- **What you should do**
Instruction for the entries that follow: retype exactly the lines from the line with "index pip: (467, 284)" to the line with "pinky tip: (495, 336)", both included, and omit all others.

- **Provided entries**
○ ○ ○ ○ ○ ○ ○
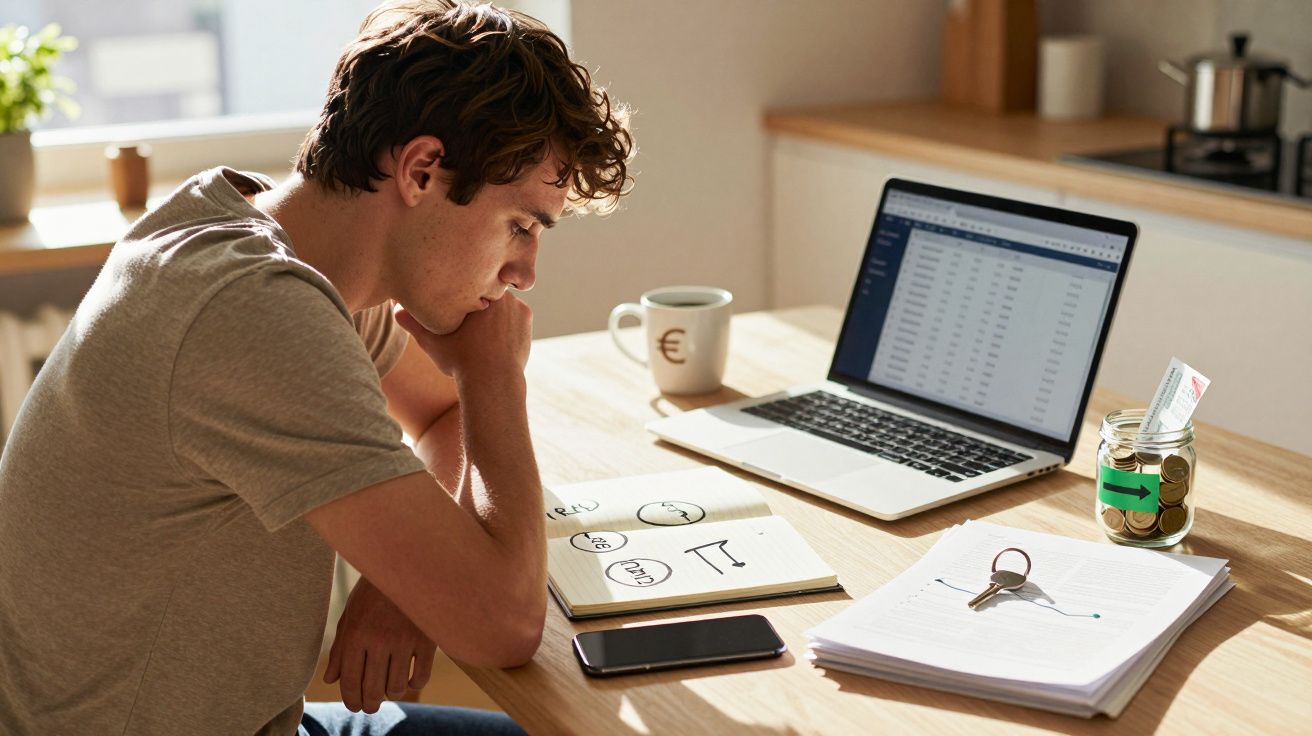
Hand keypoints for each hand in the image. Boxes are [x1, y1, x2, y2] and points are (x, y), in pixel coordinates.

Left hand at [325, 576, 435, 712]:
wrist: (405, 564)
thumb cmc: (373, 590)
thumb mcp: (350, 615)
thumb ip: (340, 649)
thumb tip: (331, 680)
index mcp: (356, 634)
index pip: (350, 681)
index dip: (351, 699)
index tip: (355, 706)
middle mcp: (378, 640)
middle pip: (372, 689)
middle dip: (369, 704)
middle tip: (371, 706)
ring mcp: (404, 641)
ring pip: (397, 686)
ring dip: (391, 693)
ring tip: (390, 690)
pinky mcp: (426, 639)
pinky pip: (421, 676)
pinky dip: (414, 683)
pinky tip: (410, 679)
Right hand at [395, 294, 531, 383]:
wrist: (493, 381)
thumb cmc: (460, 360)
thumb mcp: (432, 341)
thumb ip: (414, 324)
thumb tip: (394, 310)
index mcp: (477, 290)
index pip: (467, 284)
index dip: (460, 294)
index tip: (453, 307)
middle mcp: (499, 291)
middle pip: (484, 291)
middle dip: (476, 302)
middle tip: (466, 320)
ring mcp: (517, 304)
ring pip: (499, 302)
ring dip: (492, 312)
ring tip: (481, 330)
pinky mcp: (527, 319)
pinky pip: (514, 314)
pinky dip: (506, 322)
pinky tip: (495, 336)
○ ○ ○ ○ ○ ○ ○
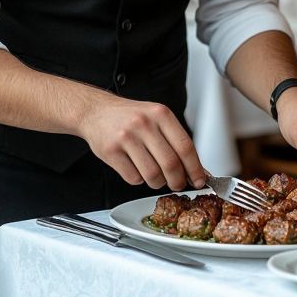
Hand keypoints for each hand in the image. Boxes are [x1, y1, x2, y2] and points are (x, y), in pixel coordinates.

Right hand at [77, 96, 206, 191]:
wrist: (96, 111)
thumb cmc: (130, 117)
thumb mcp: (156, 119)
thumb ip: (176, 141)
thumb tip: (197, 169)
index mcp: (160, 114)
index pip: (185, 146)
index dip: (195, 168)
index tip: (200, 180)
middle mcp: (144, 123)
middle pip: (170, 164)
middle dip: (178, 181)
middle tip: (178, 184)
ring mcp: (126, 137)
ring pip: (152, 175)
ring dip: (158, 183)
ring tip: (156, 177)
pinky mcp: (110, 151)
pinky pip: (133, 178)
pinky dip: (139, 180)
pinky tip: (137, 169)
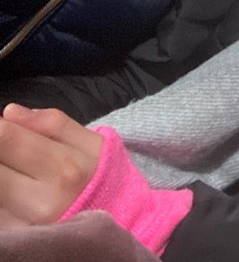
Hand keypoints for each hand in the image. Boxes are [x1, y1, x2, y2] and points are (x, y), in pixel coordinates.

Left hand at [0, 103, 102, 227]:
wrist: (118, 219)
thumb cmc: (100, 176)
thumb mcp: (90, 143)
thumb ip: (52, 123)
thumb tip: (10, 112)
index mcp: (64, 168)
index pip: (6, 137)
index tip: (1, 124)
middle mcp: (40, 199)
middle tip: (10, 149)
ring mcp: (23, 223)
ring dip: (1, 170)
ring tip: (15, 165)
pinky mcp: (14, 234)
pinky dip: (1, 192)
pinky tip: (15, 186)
○ ○ ○ ○ ○ ○ ○
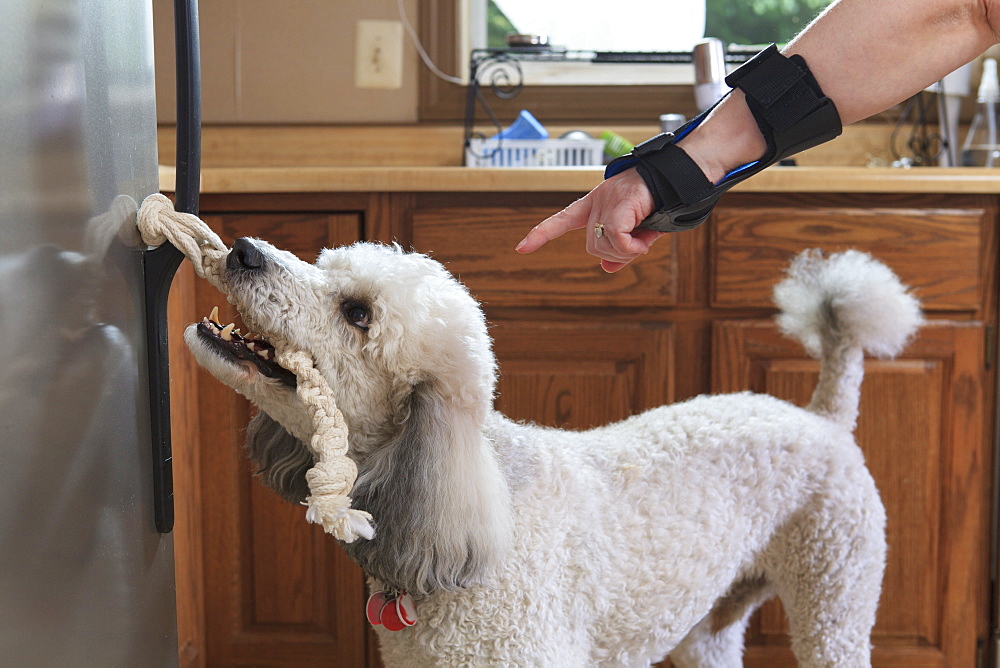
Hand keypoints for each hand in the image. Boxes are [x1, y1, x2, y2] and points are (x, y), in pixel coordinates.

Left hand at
○ ○ ○ ○ ○ ○ ○
- **Solution for this exercise**
index pip: (467, 284)
index dip: (460, 294)
index tip: (453, 307)
middle mcp: (499, 291)
middle pip: (484, 291)
middle dip: (476, 302)
middle tip: (466, 320)
ring mcp: (517, 304)
ring pip: (499, 302)
ring dip: (492, 312)
ring tip: (481, 330)
pinky mcp: (527, 319)
pinky pip: (514, 314)
pinky dip: (506, 322)
pinky tip: (495, 336)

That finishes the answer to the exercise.